Billy Joe Saunders relieved his fellow traveller Andy Lee of his world middleweight title.
It was a tactical triumph for Saunders in the first world championship bout in ring history between two members of their mobile community but there was more shadow boxing than hurtful fisticuffs in a subdued Manchester Arena.
Hatfield’s Saunders deserved to fulfill his dream, not least for the two right-handed knock-downs he inflicted in the third round to stretch out a lead which never looked like being over-hauled.
Ireland’s Lee made the inexplicable mistake of fighting Saunders at his own game of skill and technique.
Not until the last of the 12 rounds did he let fly with those fists, which had dug him out of deep trouble in America first to win, then when once defending his WBO belt.
Much too little, far too late.
Even before he was decked twice Lee was as apprehensive as Saunders was wary of his knock-out reputation. Cat and mouse?
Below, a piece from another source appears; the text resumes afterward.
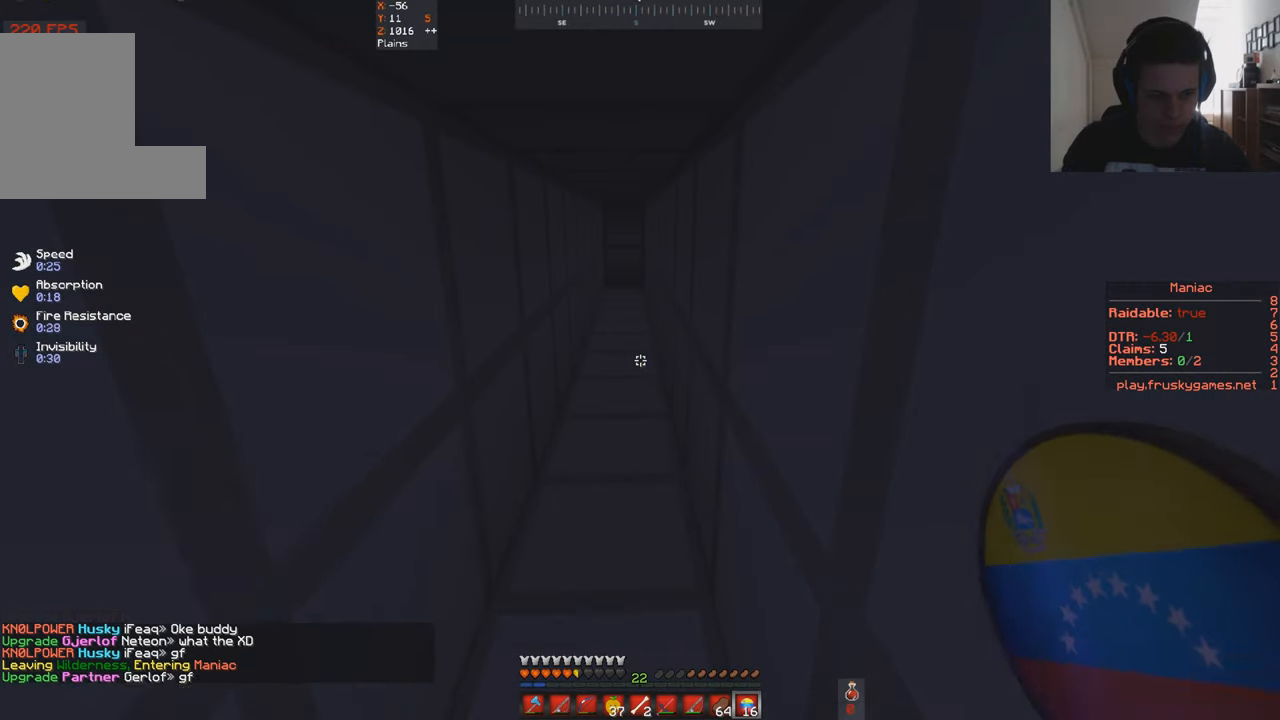
{"keys": ["w"], "events": [[200, "w", "down"]]}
In its bobbing, weaving and occasional lunging it also resembled a fencing duel at the Olympics in which both these men fought in the past.
But Saunders played the cat more often.
On my card, thanks in part to his 10-7 winning of the third, he was five points ahead at half-way.
Game all but over but still Lee tried to outbox his challenger rather than land his exocet. When he did swing, Saunders invariably ducked or swayed out of reach.
For long periods they might have been sparring in the gym.
Saunders is being courted for title unification fights by WBA regular and super champions Daniel Jacobs and Gennady Golovkin respectively.
It might be wiser to take Jacobs before risking everything against deadly middleweight KO king Golovkin.
One judge scored it a draw. Saunders got the majority decision by 114-112 and 115-111.